Photo by Sear Greyson on Unsplash
The Objective
The application has to let a user upload multiple PDFs together. And on each of those PDFs, an Optical Character Recognition (OCR) operation needs to be run to glean photos and some information.
Restrictions
- The application is deployed on-premise, on a machine that is restricted from connecting to the internet while the software functions.
- The machine is limited to 4 CPU cores.
Tesseract and the catch
We decided to use Tesseract to help us out with the OCR. Our server application was written in Spring (Java), from which a wrapper (Tess4j) would invoke the tesseract-ocr engine.
Our original plan was to let tesseract-ocr manage its own multithreading to get a PDF OCRed as quickly as possible, and then move on to the next one in the queue of uploaded PDFs. But tesseract-ocr in multithread mode was significantly slower than in single-thread mode at the time this application was being made.

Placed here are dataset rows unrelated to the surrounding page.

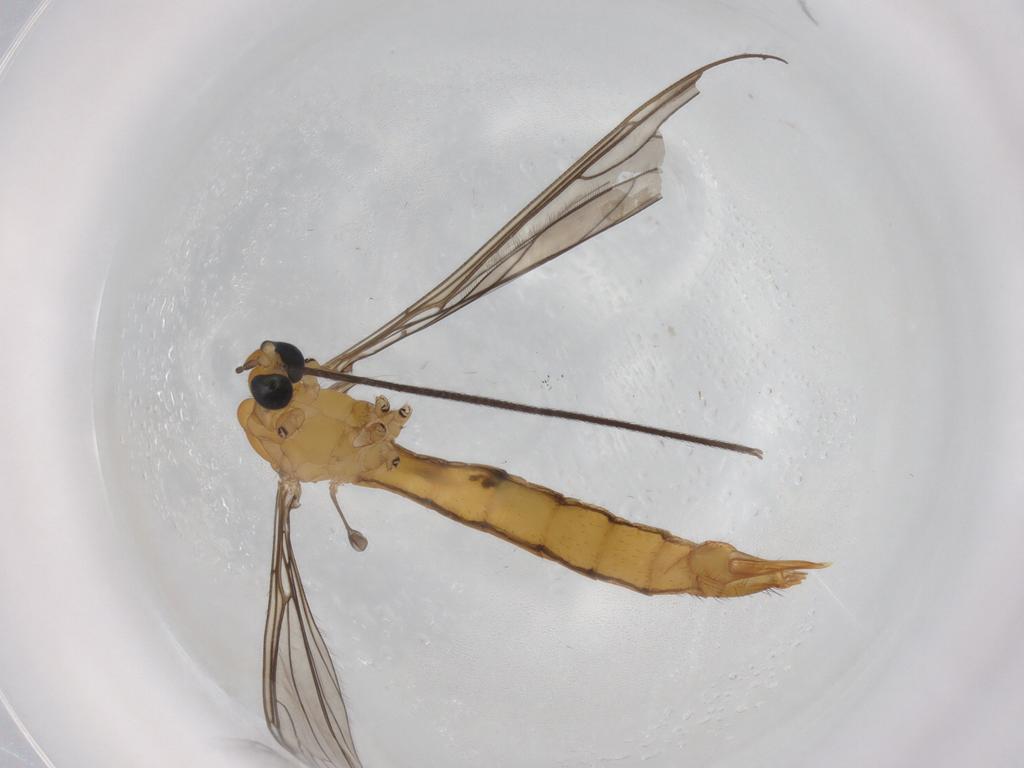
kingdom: Animalia
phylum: Arthropoda
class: Insecta
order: Diptera
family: Limoniidae
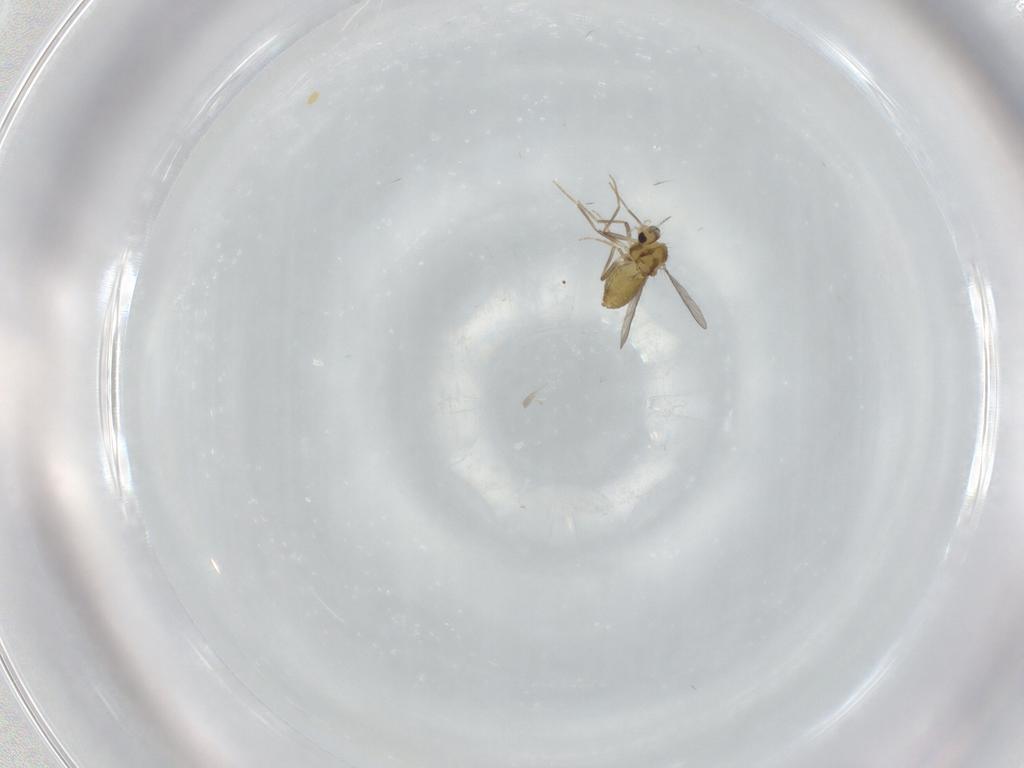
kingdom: Animalia
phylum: Arthropoda
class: Insecta
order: Diptera
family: Chironomidae
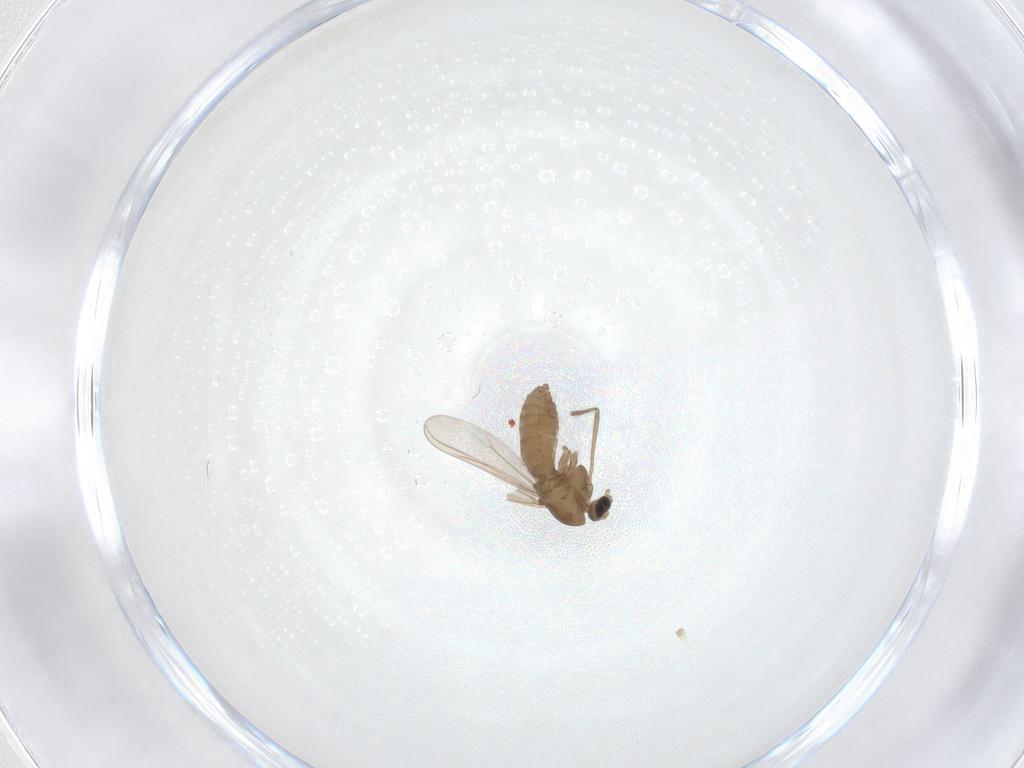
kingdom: Animalia
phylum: Arthropoda
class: Insecta
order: Diptera
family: Chironomidae
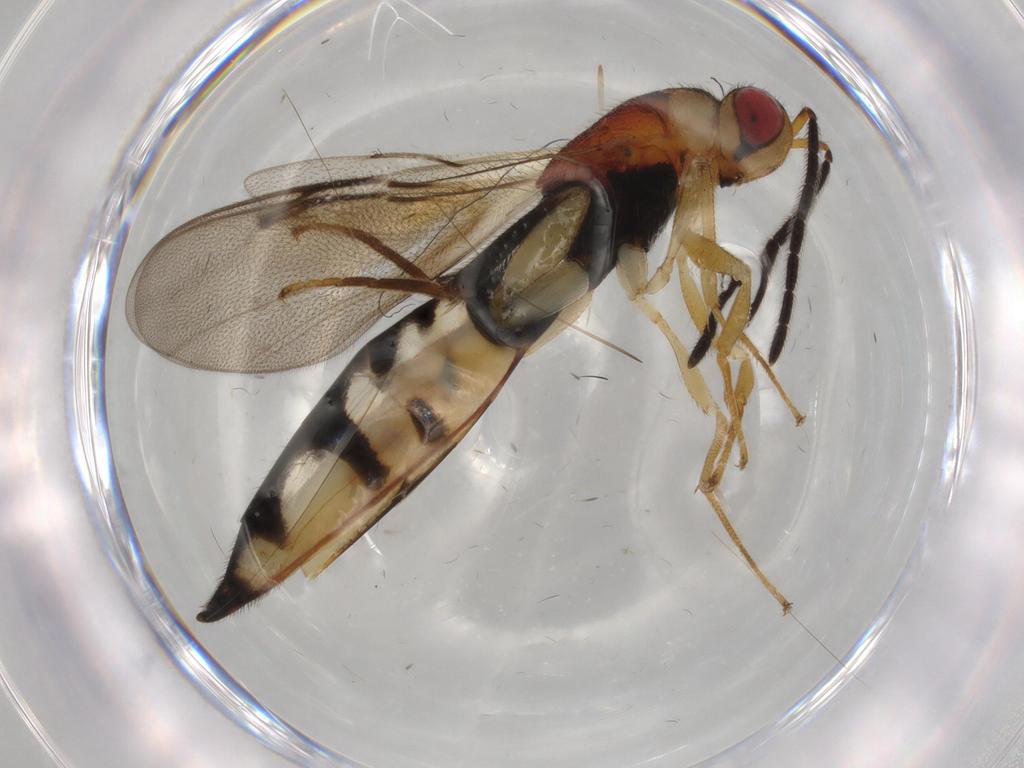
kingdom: Animalia
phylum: Arthropoda
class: Insecta
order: Hymenoptera
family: Eurytomidae
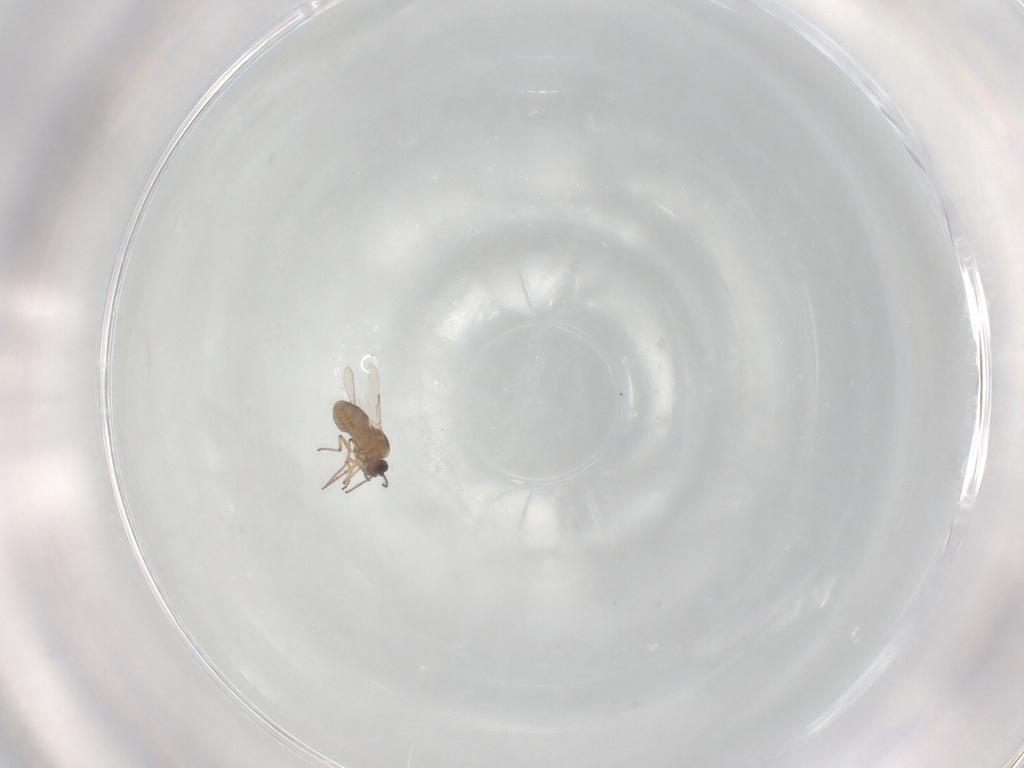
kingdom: Animalia
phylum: Arthropoda
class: Insecta
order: Diptera
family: Ceratopogonidae
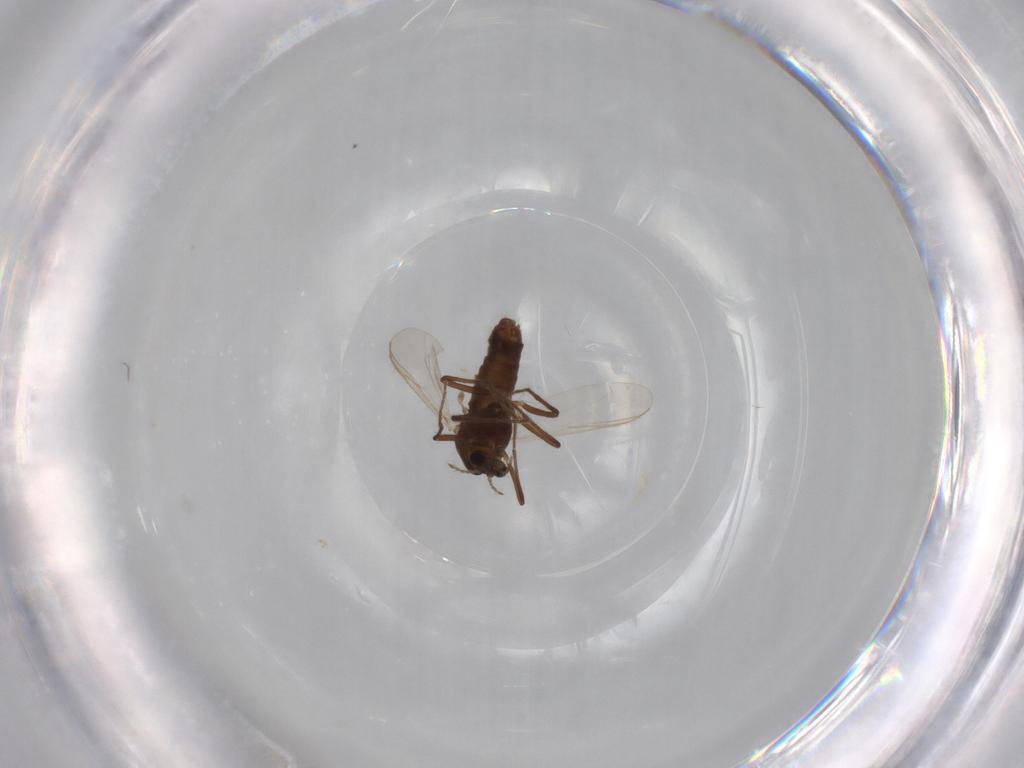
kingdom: Animalia
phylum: Arthropoda
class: Insecta
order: Diptera
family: Chironomidae
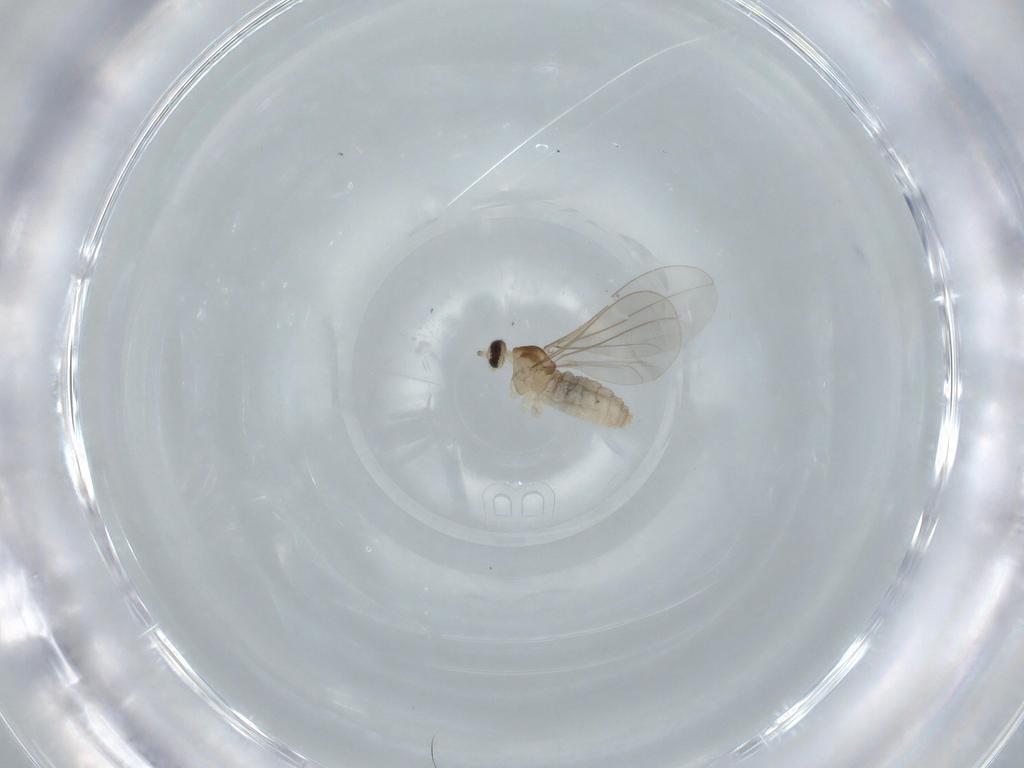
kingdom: Animalia
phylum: Arthropoda
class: Insecta
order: Diptera
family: Cecidomyiidae
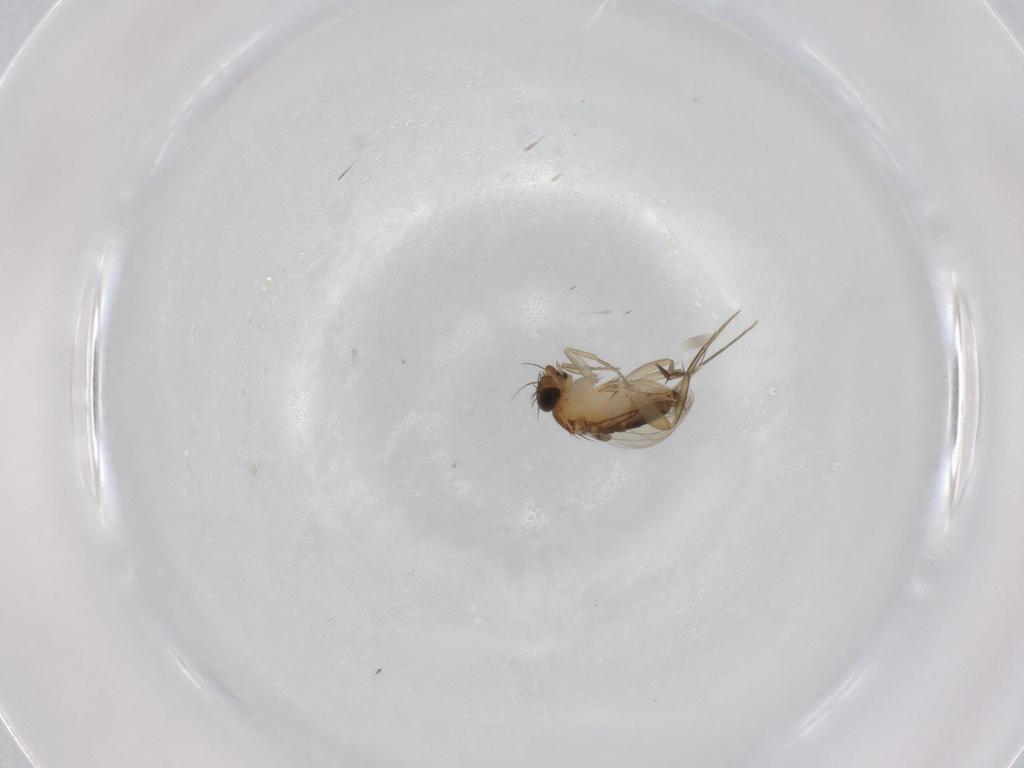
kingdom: Animalia
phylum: Arthropoda
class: Insecta
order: Diptera
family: Phoridae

So we forced each spawned process of tesseract-ocr to use one thread only by setting OMP_THREAD_LIMIT=1 in the environment. But now, it would be great if we could launch 4 of those processes together to get through the PDFs faster.
Quartz the Scheduler
Quartz allows us to create jobs and then run those jobs concurrently if needed. So, every time a PDF was successfully uploaded synchronously at the request of the user, we scheduled a job for it. This asynchronous job would actually invoke the tesseract-ocr. When done with a PDF, the job updates a record on our database so that the user can learn about the OCR completion.
We told Quartz to keep it to 4 concurrent jobs at maximum. And this combination of single-threaded Tesseract and a multi-threaded Quartz, was the sweet spot for our application.